What you should consider when adding battery storage
One of the most common questions we receive is “how can I add battery storage to my solar array?” Adding battery back up to your home can seem like a daunting challenge. That’s why we’ve put together a free guide to battery storage for homeowners. It is designed to walk you step by step through the process. We examine the types of batteries that are available and how they can be used in your home. We then dig into the economics of battery storage to help you understand if adding battery storage can make financial sense for you.
The information in this guide is not just theoretical. In 2018 we launched our first storage co-op. Built on the same model we use to help thousands of people a year go solar, this co-op helped Maryland homeowners add storage to their homes.
There are many reasons to add battery storage to your home. In most parts of the country, battery storage for residential homeowners is mainly used to provide backup power during power outages.
When the utility grid goes down and you lose electric service, you can use a battery system to power some or all of your household electricity needs (called “loads).
The battery backup system works by isolating certain loads from the main utility system with something called an “automatic transfer switch”. You are then able to power these loads with electricity stored in the battery bank. Loads can range from small (light bulbs, toasters, a hair dryer) to large (a refrigerator or a well pump). When the utility grid power returns, the backed-up loads in your home then automatically reconnect to the grid. The result is that these “critical” loads receive power even when the grid is down, switching seamlessly between utility electricity and stored electricity from your battery.

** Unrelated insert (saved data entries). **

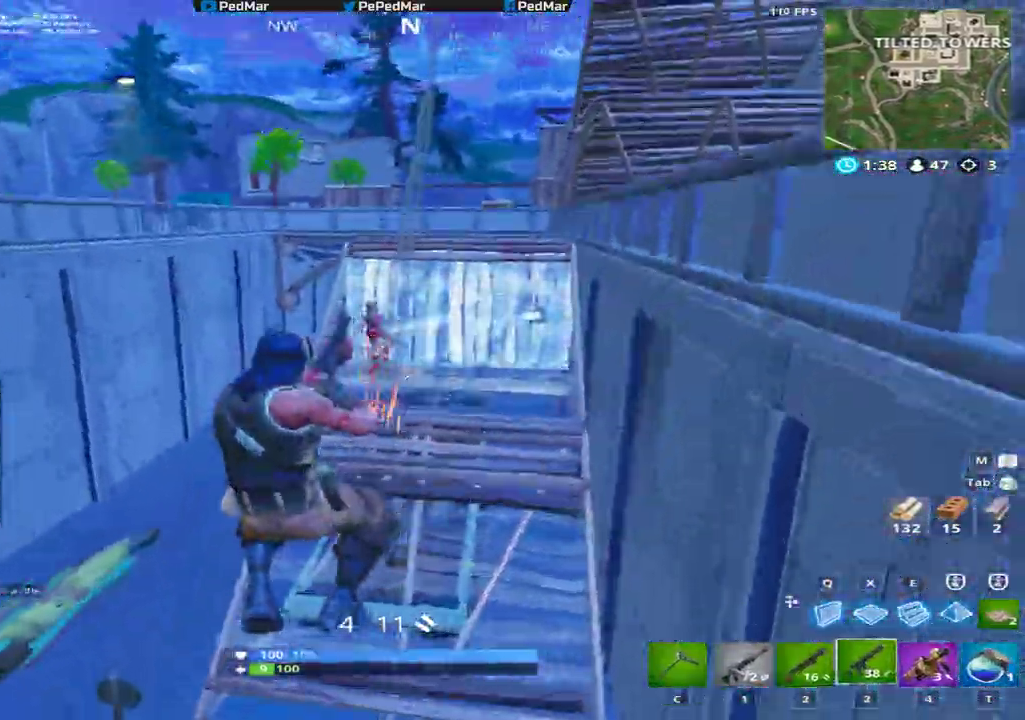
{"keys": ["a", "shift", "w"], "mouse": ["left"], "events": [[334, "mouse_right", "down"], [417, "mouse_right", "up"], [450, "a", "down"], [484, "mouse_left", "down"]]}
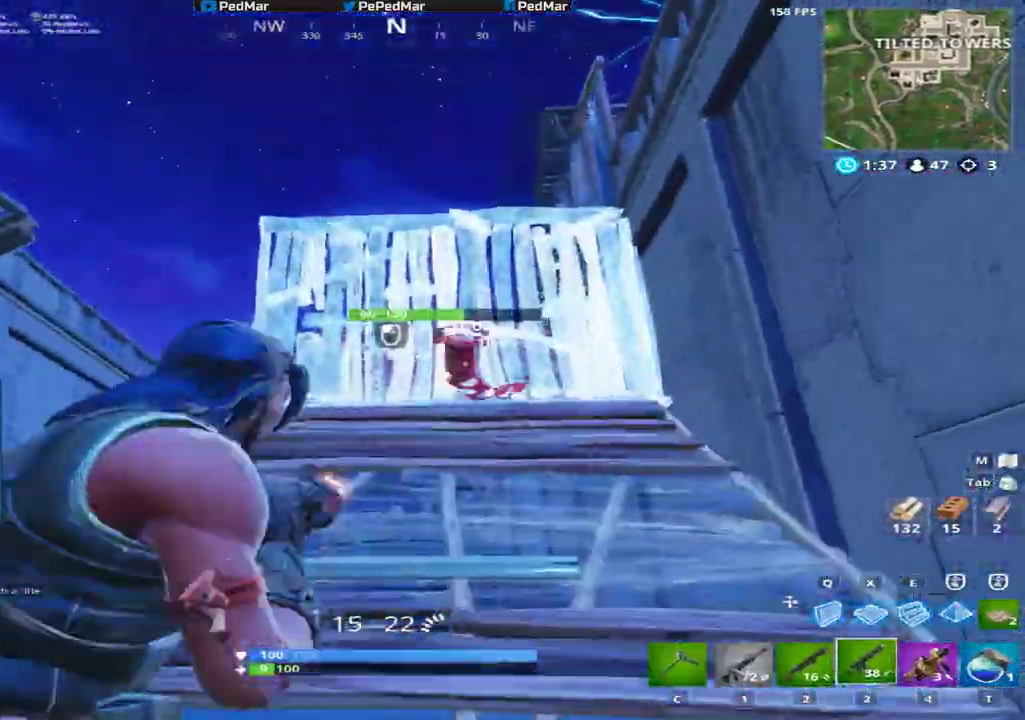
{"keys": ["shift", "w"], "mouse": ["left"], "events": [[101, "d", "down"], [167, "a", "up"], [201, "w", "up"], [234, "w", "down"], [301, "d", "up"]]}
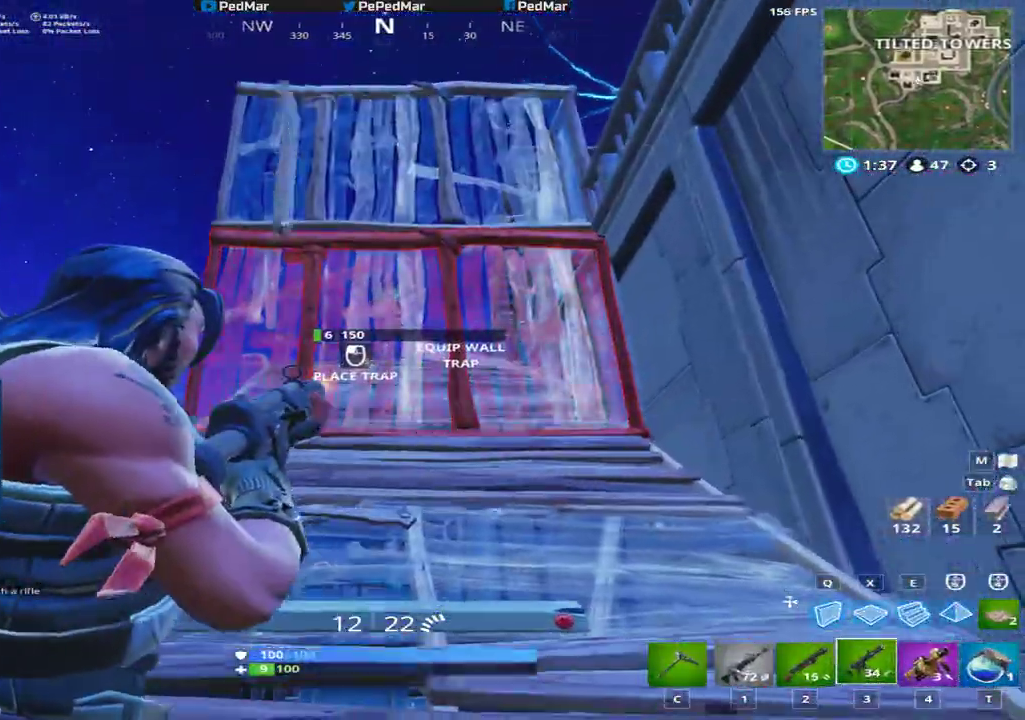
{"keys": ["shift", "w"], "mouse": [], "events": [[33, "mouse_left", "up"], [350, "a", "down"], [417, "a", "up"]]}
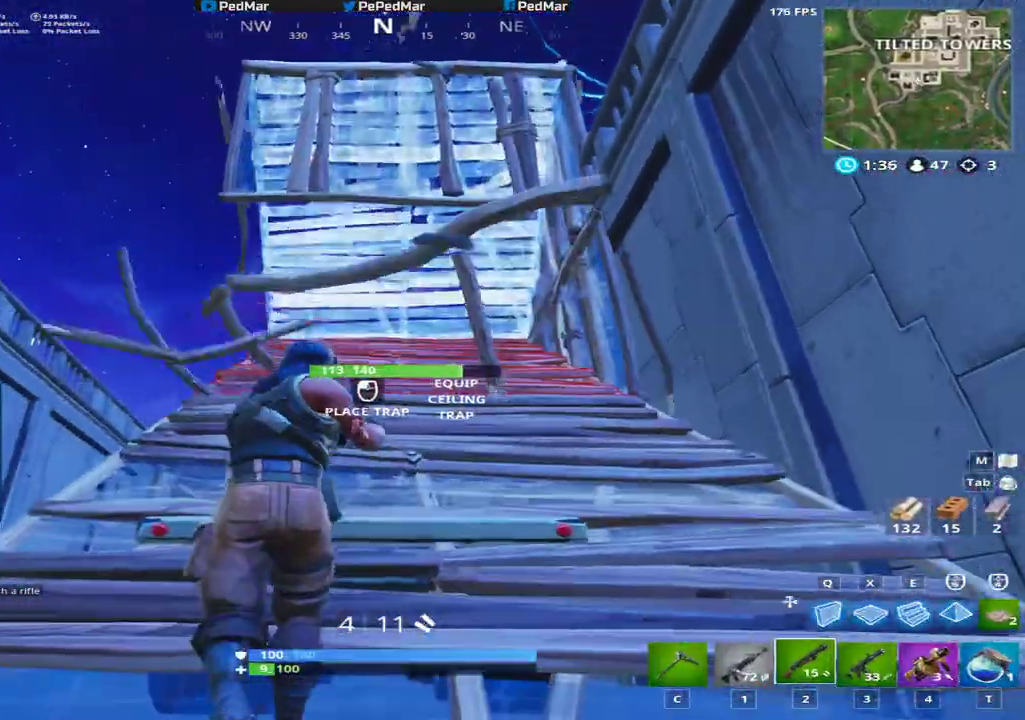
{"keys": ["a", "e", "shift", "w"], "mouse": [], "events": [[134, "a", "down"], [468, "e", "down"]]}
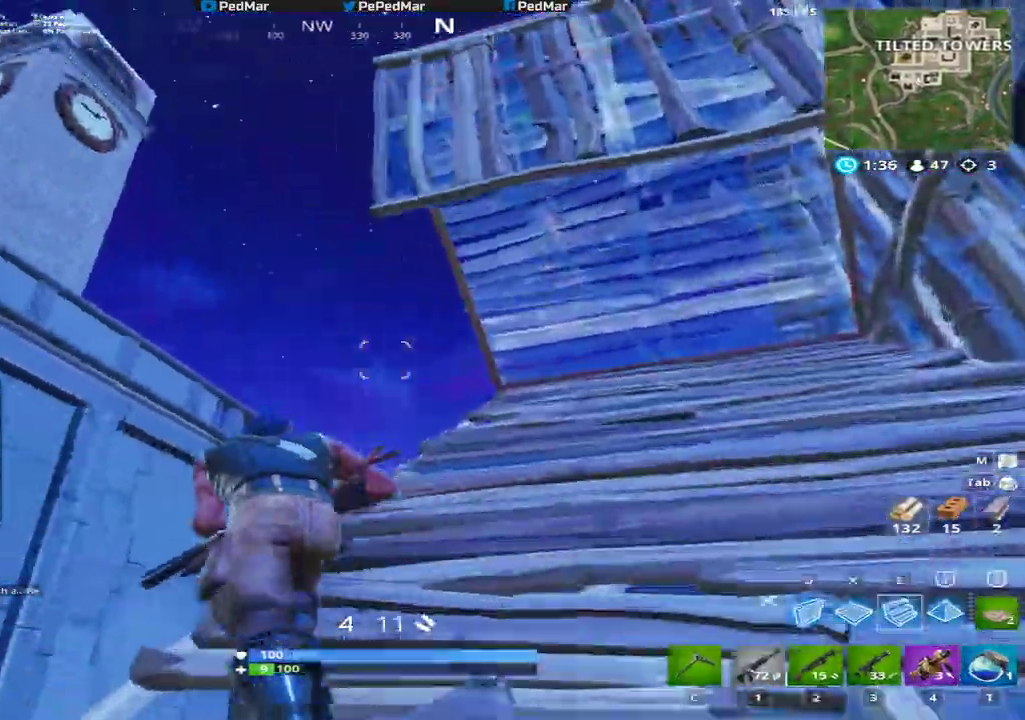
{"keys": ["shift", "space", "w"], "mouse": ["left"]}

There are several different types of batteries available on the market to provide battery backup power to your home. Different battery types have different “chemistries”. Our guide covers the two most common types: lead acid and lithium-ion. Lead acid batteries have been around a long time. For decades, they’ve powered cars, tractors, submarines, and have been used to provide backup power to homes and buildings. Lithium-ion batteries a higher density of energy (more energy per unit of space) than traditional Lead acid batteries and can be used (or “cycled”) more often during their lifespan. The upfront cost of lithium-ion batteries is higher than that of Lead acid batteries. However, because of their longer lifespan (~ 10 years) and their ability to be charged and discharged more frequently, lithium-ion batteries have a lower lifetime cost than lead acid counterparts.